Ils se mobilisent pour garder un espace vert au milieu du béton

Photo : Dylan Meiffret
Les propriétaires du parc Saint-Jean dénoncent la construction d'une résidence sur un espace vert qu'ils souhaitent conserver.
«On ne comprend pas pourquoi la ville veut construire un nouvel immeuble sur le seul espace vert qu'il nous reste. Déjà que la densité urbaine est très forte ici, on va encore bétonner », s'indigne Pierre-Yves Louis, président du comité syndical du parc Saint-Jean.
Il représente les 182 propriétaires des résidences Saint-Jean, qui bordent les avenues Jean-Rostand (dans le quartier Berthe) et Rosa-Luxembourg. Pierre-Yves Louis est accompagné de Pierre Gabella, son homologue des Termidor 1 et 2, deux autres bâtiments privés jouxtant les résidences Saint-Jean.
Les propriétés sont encadrées par une clôture qui les sépare du Messidor d'un côté, de Berthe de l'autre. A l'extérieur, coincé entre l'avenue Rosa Luxembourg, le Messidor et le parc Saint-Jean, se trouve un petit espace vert laissé en friche. C'est ce lopin de terre, entouré de quelques arbres, que les propriétaires entendent défendre.
Une résidence pour personnes âgées issues de l'immigration
Il y a quelques mois, une pétition a été lancée, recueillant les signatures de la quasi-totalité des propriétaires. Une lettre a également été adressée au maire. Finalement, le 7 juillet, l'adjoint à la politique de la ville et à l'habitat, Rachid Maziane, a rencontré les présidents des comités syndicaux. Il leur a confirmé que le permis de construire serait délivré pour la création d'une résidence sociale.
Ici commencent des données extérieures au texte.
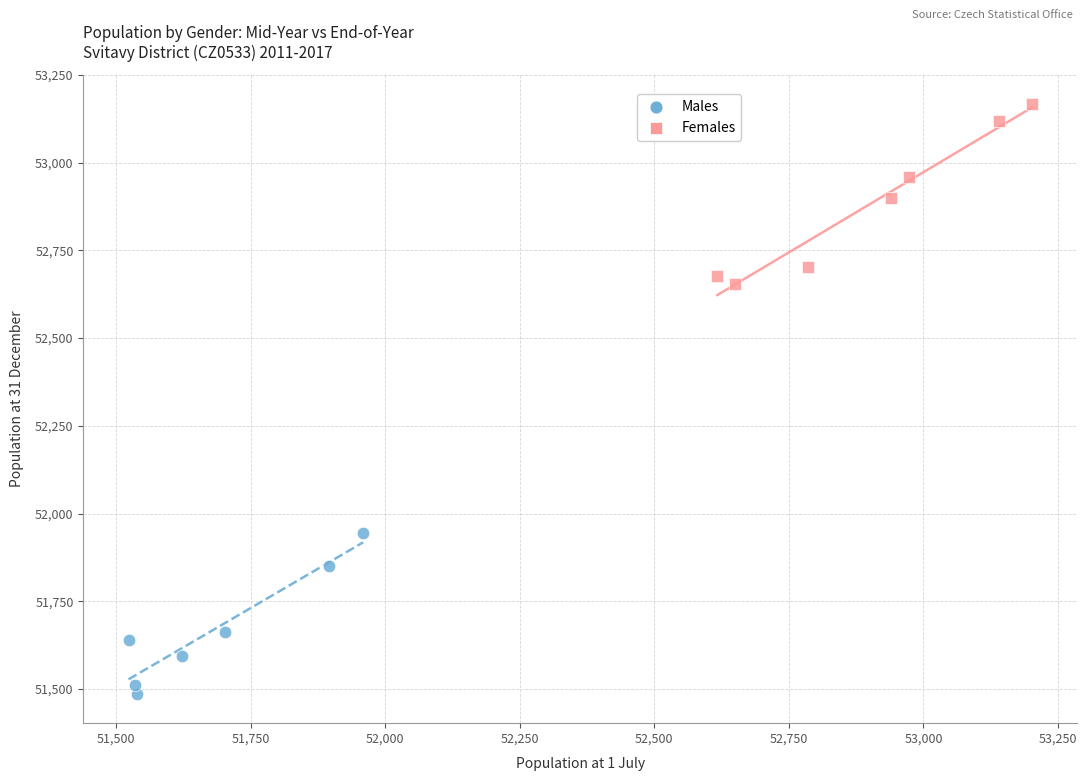

Which series has the largest Y range (max minus min)?

Females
Elle accueillera des personnes âgées issues de l'immigration actuellement hébergées au foyer Api (Association promotion et insertion) (1), lequel doit être démoli d'ici deux ans. « Le foyer Api ne répond plus aux normes. Il est devenu trop petit pour accueillir les résidants », explique Rachid Maziane.
« Pas d'autre terrain »
Celui-ci soutient que la municipalité « a étudié toutes les autres hypothèses ». « Le problème, c'est que nous n'avons pas d'autre terrain pour construire cette résidence. On ne peut pas non plus en acheter un, car nous n'avons pas l'argent et les procédures seraient de toute façon trop longues. Le foyer va être financé dans le cadre du plan de relance et pour obtenir les crédits de l'État, il nous faut démarrer les travaux avant la fin de l'année », poursuit-il.
En outre, l'adjoint à la politique de la ville estime que le terrain en question « ne peut être considéré comme un espace de jeux. C'est plutôt un lieu pour les animaux qui viennent faire leurs déjections ».
« Pour l'instant, le jardin n'est pas entretenu, concède Pierre-Yves Louis, mais je crois que c'est une volonté délibérée pour montrer que comme il n'y a rien, on peut construire. Nous, on pense au contraire qu'il faudrait l'aménager, avec des bancs et des jeux pour les enfants ».
Le sort de ce petit bout de terre en est pourtant jeté.
1. Quatre-vingts résidants seront relogés, dont une partie dans la résidence qui sera construite au parc Saint-Jean et l'autre partie au Vendémiaire A5.